MENINOS DE DEUS
Peter Care, The dangerous lives of altar boys, EUA, 2002

Um primeiro problema que já condiciona nossa relação com o filme: a tradução do seu título para o Brasil. Isso porque o nome Meninos de Deus dá um certo “peso religioso” ao filme, criando uma expectativa ou de uma exploração do tema dos abusos infantis por padres/freiras, ou de um filme catequizante. O título original, que soma o “Dangerous Lives” aos “Altar Boys” contém o tom que o filme realmente pede: o de uma aventura adolescente com algo de quadrinístico – o que está mais que incorporado pela narrativa na participação de Todd McFarlane em inúmeros momentos, com seqüências animadas que representam o imaginário dos meninos-protagonistas do filme. O fato é que a questão religiosa está bem longe do centro do filme, e aparece mais como um clichê quase quadrinístico (“a freira sinistra”) do que como assunto central.

Porque o tema de Meninos de Deus é (sim, mais uma vez) a dor da adolescência, a estranheza desta fase, a dificuldade de adaptar-se aos seus próprios sentimentos, e ainda mais adaptar estes em relação a um grupo, a uma organização social. E, neste sentido, o filme de Peter Care revela-se surpreendentemente sensível e capaz em inúmeros momentos, mas em especial em todos que se relacionam com o caso de amor entre um dos protagonistas e uma menina da escola – que inclui uma das mais frontais e verdadeiras inserções do tema da descoberta da sexualidade vistos, pelo menos, no cinema americano recente (mas não só). Estas cenas, e em especial a jovem atriz Jena Malone emprestam uma pungência ao filme, uma força um tanto inesperadas. Força esta que, infelizmente, não está resolvida de todo no storytelling, no desenvolvimento narrativo do filme, que por vezes parece dar voltas demais em torno do próprio rabo.

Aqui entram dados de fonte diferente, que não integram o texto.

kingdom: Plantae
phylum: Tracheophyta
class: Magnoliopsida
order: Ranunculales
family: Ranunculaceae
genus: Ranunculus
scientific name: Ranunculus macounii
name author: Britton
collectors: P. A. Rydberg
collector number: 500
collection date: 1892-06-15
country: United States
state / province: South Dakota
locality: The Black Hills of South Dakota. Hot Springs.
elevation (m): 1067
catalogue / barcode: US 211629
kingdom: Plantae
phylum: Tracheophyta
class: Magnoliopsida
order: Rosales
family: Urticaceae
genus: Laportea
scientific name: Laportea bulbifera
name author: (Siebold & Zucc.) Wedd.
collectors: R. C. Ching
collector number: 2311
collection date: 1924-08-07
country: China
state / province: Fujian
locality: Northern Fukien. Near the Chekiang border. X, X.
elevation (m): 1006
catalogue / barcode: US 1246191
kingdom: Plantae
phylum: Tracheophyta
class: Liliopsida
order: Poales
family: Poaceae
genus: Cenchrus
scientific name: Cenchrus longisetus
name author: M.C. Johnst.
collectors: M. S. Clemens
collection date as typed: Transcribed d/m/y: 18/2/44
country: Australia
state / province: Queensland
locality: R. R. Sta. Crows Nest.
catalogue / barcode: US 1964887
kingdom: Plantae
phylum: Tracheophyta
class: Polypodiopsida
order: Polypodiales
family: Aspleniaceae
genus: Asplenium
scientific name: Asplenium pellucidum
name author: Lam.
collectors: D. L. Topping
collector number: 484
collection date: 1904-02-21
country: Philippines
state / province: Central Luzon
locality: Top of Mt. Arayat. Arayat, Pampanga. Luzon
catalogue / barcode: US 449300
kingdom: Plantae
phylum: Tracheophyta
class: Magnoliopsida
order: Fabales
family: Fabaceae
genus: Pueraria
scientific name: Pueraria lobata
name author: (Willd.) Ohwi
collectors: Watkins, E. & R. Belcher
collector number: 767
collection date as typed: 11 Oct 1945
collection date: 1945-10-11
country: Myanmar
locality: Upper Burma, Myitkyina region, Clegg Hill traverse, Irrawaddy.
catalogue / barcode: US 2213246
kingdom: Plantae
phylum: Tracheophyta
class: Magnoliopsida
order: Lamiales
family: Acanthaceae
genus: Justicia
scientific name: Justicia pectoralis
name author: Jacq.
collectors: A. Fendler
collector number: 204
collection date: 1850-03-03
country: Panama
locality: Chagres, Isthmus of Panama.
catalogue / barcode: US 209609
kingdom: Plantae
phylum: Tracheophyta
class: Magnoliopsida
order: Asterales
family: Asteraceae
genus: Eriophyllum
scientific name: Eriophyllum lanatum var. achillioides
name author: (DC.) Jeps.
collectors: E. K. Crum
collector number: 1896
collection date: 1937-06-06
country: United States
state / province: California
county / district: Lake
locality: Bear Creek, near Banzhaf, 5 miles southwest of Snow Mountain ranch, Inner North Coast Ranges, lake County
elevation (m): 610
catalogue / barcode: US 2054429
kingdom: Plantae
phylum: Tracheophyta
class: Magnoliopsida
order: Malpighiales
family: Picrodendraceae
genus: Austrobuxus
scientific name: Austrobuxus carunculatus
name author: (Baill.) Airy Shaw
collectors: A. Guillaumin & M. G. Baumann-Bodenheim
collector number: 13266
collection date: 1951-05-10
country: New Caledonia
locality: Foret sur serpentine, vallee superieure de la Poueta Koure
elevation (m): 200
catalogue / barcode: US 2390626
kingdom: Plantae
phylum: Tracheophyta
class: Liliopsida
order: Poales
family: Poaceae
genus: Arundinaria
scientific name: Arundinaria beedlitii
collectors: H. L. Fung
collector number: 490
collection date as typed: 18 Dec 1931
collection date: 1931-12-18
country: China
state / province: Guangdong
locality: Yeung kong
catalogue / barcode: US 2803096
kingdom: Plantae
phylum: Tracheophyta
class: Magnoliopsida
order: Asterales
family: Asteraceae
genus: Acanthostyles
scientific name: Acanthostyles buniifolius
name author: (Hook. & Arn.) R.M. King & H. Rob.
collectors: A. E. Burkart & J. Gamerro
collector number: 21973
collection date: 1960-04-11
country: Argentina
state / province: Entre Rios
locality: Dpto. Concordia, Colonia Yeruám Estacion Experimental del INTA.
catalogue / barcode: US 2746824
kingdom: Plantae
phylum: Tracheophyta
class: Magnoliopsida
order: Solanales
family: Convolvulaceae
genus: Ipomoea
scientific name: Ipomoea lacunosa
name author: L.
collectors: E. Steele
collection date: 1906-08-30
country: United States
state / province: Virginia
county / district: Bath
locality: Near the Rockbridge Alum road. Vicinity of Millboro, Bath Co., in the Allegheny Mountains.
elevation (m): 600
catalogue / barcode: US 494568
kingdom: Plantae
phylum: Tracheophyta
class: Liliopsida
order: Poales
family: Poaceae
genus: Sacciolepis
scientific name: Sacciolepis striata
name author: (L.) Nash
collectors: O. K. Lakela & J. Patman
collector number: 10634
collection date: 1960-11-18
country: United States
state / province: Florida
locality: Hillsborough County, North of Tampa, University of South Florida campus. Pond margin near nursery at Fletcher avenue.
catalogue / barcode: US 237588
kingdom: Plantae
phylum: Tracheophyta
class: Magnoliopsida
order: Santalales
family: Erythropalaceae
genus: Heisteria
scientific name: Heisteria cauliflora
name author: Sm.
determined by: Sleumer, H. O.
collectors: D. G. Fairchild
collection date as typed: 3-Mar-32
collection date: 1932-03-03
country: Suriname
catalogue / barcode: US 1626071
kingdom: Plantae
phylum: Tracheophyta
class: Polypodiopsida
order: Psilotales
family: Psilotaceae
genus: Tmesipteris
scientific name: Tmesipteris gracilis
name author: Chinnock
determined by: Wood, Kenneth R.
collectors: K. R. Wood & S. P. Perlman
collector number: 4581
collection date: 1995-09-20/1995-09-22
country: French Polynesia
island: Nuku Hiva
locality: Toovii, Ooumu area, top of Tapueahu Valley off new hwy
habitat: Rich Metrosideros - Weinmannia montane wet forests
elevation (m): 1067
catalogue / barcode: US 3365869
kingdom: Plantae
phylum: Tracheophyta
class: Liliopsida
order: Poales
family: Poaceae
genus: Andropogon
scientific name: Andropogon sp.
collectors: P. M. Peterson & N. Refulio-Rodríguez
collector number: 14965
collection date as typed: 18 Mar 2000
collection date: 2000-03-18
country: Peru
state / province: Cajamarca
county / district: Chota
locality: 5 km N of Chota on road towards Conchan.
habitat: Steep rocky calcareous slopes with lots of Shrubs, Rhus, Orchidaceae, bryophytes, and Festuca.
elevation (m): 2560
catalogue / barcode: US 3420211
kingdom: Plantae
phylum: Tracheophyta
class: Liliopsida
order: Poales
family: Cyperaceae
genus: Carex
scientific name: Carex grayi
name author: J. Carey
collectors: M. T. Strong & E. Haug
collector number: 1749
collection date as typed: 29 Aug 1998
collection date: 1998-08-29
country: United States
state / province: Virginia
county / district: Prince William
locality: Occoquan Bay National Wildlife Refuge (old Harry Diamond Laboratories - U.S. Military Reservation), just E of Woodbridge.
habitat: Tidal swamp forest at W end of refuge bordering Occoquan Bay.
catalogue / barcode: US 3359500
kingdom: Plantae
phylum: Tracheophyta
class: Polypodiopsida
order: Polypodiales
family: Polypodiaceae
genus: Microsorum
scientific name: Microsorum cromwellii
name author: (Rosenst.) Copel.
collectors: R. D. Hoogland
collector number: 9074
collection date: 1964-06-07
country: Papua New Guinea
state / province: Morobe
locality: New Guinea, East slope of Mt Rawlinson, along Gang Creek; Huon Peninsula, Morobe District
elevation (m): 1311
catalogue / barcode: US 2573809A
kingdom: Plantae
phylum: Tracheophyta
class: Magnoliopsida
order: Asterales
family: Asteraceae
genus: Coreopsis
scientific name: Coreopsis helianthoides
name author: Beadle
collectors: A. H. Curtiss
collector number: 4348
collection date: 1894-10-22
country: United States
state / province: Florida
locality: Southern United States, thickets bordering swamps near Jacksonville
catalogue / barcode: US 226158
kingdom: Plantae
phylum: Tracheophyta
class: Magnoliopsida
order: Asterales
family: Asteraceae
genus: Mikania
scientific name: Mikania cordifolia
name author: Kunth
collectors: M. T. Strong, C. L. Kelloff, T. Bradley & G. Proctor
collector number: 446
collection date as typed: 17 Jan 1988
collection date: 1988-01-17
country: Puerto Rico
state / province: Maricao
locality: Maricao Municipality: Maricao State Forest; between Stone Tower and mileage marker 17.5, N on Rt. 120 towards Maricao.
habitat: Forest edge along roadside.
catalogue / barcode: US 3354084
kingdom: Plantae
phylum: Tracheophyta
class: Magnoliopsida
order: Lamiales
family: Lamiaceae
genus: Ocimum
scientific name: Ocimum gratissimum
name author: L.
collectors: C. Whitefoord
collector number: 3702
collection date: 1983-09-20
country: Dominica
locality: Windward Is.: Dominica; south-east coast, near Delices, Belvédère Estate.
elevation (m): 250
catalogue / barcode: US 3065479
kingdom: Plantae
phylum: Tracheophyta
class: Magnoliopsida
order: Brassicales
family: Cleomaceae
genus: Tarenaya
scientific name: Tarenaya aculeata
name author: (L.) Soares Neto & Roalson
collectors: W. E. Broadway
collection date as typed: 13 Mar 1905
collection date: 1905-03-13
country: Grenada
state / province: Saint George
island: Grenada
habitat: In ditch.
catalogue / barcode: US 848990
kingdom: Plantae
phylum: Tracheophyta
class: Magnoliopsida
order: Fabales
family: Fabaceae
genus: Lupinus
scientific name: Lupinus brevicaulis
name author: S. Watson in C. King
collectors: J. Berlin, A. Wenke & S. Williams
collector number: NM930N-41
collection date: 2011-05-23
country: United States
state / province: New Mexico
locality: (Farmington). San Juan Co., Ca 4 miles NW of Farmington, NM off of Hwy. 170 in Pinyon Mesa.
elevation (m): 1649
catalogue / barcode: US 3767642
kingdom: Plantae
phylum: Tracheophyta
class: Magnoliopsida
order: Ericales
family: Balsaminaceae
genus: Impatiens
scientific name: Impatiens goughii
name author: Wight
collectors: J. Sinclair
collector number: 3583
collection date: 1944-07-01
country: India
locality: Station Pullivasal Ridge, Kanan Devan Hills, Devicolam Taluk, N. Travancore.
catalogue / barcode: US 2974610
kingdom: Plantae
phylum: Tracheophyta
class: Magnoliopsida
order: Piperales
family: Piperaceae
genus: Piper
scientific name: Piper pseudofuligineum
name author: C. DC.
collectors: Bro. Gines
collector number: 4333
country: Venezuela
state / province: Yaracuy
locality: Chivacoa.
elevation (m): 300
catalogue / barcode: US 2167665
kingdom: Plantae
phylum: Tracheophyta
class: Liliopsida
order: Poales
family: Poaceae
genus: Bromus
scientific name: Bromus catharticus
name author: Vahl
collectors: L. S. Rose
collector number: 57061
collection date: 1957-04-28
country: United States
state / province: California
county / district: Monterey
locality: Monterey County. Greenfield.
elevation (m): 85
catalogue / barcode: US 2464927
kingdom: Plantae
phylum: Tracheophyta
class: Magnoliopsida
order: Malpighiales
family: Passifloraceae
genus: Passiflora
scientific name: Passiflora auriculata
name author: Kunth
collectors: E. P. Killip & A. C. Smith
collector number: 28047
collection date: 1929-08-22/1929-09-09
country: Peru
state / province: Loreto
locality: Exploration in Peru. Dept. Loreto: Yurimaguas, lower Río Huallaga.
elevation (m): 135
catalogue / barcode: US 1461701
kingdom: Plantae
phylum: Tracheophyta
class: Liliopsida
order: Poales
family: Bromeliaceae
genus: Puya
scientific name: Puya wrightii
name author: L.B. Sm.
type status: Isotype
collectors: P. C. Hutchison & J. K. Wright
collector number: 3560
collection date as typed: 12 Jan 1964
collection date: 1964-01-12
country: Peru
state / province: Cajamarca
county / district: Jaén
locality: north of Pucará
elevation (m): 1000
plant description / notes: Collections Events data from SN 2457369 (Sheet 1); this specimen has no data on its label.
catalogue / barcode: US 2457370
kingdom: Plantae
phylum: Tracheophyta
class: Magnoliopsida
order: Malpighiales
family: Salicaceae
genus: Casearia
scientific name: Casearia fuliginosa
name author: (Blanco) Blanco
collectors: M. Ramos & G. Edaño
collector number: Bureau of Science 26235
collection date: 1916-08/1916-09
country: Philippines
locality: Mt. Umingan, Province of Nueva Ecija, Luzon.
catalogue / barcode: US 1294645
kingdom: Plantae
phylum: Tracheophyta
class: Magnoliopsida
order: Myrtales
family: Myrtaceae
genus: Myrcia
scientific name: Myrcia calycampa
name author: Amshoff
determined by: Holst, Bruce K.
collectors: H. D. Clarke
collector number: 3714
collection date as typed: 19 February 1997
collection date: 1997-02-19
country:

É verdade que tudo que se relaciona com o personagem de Kieran Culkin (o “marginal” do grupo) tem um tom eventualmente equivocado (apesar da inegável força do ator, como já visto antes em A Estranha Família de Igby) – como a mais que desnecessária cena em que se vê o menino alijado do carinho num lar de pais que brigam o tempo todo (isto num filme que surpreende por quase sempre ignorar a figura dos pais na formação dos jovens). E é verdade também que especialmente o final possibilita uma leitura mais estreita do filme como um conto moralista exacerbado. No entanto, há que se ver como é na animação que o filme vem se fechar (é ela que, de forma geral, e com uma violência um tanto inesperada, costura e dá sentido ao filme), e aí este final vai ser recontextualizado. Primeiro pelo uso da idéia de “Episódio 1” (portanto, algo a continuar) e, finalmente, com a ressurreição quadrinesca do jovem Culkin. Ressurreição esta que indica que não havia nada de errado, segundo o filme, com o espírito do que este personagem representava, sua revolta e rebeldia (esta sim seria uma leitura moral que poderia haver) - sua morte trata-se tão somente do início de um processo mais longo que escapa ao filme acompanhar. Reforça-se o personagem, assim, como figura mítica, quase sobre-humana (o que remete de novo aos quadrinhos) e que sua morte é muito semelhante às perdas tão comuns nas histórias de super-herói. Não dá para ignorar, portanto, que o filme não termina numa morte, e sim numa ressurreição – e assim Meninos de Deus revela-se muito mais interessante e bem menos moralista do que uma leitura ligeira possa supor.